▶ [TEXT PASSAGE]:

And for that matter say what you will about story-based D&D modules, of which Dragonlance were some of the first and which I think are largely inferior to location-based ones as they fall apart pretty quickly if the players don't stay on the rails, so I don't think Dragonlance was necessarily a good thing for gaming as a whole. But try not to reflexively assign all credit and censor to the dude in partnership between a man and a women, particularly when you're doing so erroneously.
posted by Caduceus at 3:11 PM on July 1, 2019 [5 favorites]


One of the best mashups of LOTR and D&D is DM of the Rings, which retells LOTR as a D&D campaign. The DM can't shut up about his backstory, and the characters complain endlessly about never getting good loot and only getting to fight orcs.

Anyway, Tolkien was masterful in many ways, but the orcs are terrible worldbuilding. Mendez's reminder is good: that the Mongols were not just badass warriors but cultural sophisticates. The orcs don't have any good points, any side hobbies, any personality beyond "thug". They don't even get pensions or a plot of land after serving as Sauron's foot soldiers. It's a level of dehumanization that would have embarrassed Howard or Burroughs.

I like Mendez's ideas on playing orcs. I'd note that D&D has to catch up to video games in this respect— orcs have always been a playable species, and citizens of the empire, in the Elder Scrolls series.

(BTW I write "Mendez" because he does, here.)
posted by zompist at 3:15 PM on July 1, 2019 [2 favorites]


Obligatory mention of The Last Ringbearer, a retelling of the entire LotR trilogy from the Orcs' perspective as a peaceful and technologically advanced civilisation threatened by imperialist neighbours, which reframes Tolkien's version of the story as "history written by the victors".

▶ [WHAT YOU WILL DO]:
(1) Transcribe everything in the forum thread on orcs from "One of the best" down to "to fight orcs.".
(2) Pick up the forum thread on orcs after its last sentence and keep writing it.

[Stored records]
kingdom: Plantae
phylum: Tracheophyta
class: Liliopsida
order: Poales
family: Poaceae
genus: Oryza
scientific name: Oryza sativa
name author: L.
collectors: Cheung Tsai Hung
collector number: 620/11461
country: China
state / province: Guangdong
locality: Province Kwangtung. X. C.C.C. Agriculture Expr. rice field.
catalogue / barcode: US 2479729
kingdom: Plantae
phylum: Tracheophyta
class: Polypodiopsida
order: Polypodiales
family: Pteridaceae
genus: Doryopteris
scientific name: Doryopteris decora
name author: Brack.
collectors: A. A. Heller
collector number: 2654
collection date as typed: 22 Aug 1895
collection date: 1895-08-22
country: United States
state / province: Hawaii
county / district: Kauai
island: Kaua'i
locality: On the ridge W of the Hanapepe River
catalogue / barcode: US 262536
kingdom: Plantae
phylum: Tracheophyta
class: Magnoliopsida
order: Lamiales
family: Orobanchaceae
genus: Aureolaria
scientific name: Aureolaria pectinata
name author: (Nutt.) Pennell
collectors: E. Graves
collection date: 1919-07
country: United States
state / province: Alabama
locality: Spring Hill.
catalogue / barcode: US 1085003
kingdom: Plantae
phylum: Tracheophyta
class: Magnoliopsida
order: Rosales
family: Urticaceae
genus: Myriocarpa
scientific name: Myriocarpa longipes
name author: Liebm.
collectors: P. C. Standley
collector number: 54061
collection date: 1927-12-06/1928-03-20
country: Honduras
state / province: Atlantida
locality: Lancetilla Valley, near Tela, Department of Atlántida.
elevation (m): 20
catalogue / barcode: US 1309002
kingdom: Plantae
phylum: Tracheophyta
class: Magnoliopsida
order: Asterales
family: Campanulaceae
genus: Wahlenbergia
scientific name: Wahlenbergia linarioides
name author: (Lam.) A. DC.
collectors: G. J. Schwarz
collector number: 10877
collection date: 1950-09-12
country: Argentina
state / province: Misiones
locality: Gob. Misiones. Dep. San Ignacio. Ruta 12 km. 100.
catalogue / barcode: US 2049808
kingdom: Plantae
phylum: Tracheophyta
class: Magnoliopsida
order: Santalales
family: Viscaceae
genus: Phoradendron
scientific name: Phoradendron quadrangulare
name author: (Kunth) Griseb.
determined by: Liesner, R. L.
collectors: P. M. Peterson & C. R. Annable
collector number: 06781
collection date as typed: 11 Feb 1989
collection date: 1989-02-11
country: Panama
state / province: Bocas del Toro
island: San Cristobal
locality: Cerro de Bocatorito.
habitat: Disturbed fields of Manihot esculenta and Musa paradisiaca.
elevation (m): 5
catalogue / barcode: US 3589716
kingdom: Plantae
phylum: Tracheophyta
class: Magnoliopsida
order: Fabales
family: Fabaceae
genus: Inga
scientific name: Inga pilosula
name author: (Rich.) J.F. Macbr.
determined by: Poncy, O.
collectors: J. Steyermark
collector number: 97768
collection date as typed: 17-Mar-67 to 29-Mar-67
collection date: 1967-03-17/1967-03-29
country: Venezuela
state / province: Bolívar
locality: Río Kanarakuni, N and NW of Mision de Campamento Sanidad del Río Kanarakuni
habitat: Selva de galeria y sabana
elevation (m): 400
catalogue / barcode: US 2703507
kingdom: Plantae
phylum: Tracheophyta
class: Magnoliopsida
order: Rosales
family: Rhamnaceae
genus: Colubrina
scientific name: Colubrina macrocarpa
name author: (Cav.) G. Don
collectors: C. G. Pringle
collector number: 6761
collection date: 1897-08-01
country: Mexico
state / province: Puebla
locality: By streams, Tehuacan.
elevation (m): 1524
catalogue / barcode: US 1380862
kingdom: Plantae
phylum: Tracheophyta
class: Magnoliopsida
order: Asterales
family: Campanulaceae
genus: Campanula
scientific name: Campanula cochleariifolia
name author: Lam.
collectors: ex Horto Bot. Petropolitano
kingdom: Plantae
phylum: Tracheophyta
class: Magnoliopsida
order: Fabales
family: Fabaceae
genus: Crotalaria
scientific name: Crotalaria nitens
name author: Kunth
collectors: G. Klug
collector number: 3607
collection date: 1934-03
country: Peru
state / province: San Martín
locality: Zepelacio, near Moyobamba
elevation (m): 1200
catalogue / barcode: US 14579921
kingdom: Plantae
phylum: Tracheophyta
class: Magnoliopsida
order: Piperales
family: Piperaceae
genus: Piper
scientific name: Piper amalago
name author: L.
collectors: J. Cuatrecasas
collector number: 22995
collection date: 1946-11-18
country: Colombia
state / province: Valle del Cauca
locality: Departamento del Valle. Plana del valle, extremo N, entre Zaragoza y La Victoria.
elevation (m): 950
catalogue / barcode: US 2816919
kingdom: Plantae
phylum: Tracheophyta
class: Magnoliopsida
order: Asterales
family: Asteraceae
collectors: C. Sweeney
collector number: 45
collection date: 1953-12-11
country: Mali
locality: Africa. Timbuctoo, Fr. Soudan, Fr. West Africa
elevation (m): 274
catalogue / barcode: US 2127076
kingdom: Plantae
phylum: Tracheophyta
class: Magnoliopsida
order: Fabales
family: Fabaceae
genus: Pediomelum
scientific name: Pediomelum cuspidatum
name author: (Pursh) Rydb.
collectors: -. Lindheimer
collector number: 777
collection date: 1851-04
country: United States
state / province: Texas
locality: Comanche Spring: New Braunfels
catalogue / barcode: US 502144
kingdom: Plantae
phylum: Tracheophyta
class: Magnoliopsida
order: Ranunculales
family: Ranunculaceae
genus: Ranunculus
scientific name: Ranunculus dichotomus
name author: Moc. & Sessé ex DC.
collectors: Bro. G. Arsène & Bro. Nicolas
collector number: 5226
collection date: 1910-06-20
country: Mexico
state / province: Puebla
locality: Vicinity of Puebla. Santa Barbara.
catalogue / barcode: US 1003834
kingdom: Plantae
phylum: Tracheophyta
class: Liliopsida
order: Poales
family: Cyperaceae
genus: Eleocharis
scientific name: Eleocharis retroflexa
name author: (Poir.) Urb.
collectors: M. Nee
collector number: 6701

▶ [ANSWERS PER TASK]:
(1)
One of the best mashups of LOTR and D&D is DM of the Rings, which retells LOTR as a D&D campaign. The DM can't shut up about his backstory, and the characters complain endlessly about never getting good loot and only getting to fight orcs.

(2)
Wikipedia article.

(Free) download of the English translation in pdf, epub, or mobi.
posted by chappell, ambrose at 3:36 PM on July 1, 2019 [11 favorites]


There's a letter where Tolkien cites Hebrew as a partial inspiration for the Dwarven language (which doesn't even exist apart from a few very short phrases), but that's about as far as the "Dwarves are Jews" thing goes.

There's also a letter where Tolkien responds to the prospective publishers of a German translation of The Hobbit asking whether he's Aryan by essentially telling them to fuck off and that the Aryans were Iranian by the way, he regrets that he can't claim any Jewish ancestry, and the Nazis have made him ashamed of his German surname.

(This Tolkien coexists with the one who faced his heroes of against a horde of swarthy half-men, Hunnic/Mongol Easterners, and dark Southerners, but I see no reason to invent things to accuse him of.)
posted by tobascodagama at 3:38 PM on July 1, 2019 [13 favorites]


There's a lot of racial stereotyping in Tolkien-- indeed, an unhealthy preoccupation with "blood" and race in general-- and I believe he was racist in his physical description of Orcs. Character-wise, though, Tolkien's Orcs all share one trait: they enjoy war.

Tolkien could have made the Orcs' diction "foreign." He could have had his Orcs speak the kind of pseudo-pidgin used by Ghân-buri-Ghân. But instead, they sound British. They are us (or at least, what Tolkien thought of as "us"). Orcs are what we become if we let war grind our humanity out of us.

Of the few Orcs whose conversation we overhear via Sam and Frodo, Shagrat is a pretty standard sergeant-type commanding the guard at Cirith Ungol; Gorbag is an agent reporting to Minas Morgul who dislikes his superiors and finds the Ringwraiths creepy; later we meet the scout/tracker Snàga, who-- uniquely among Orcs-- kills his commander, deserts and (apparently) survives.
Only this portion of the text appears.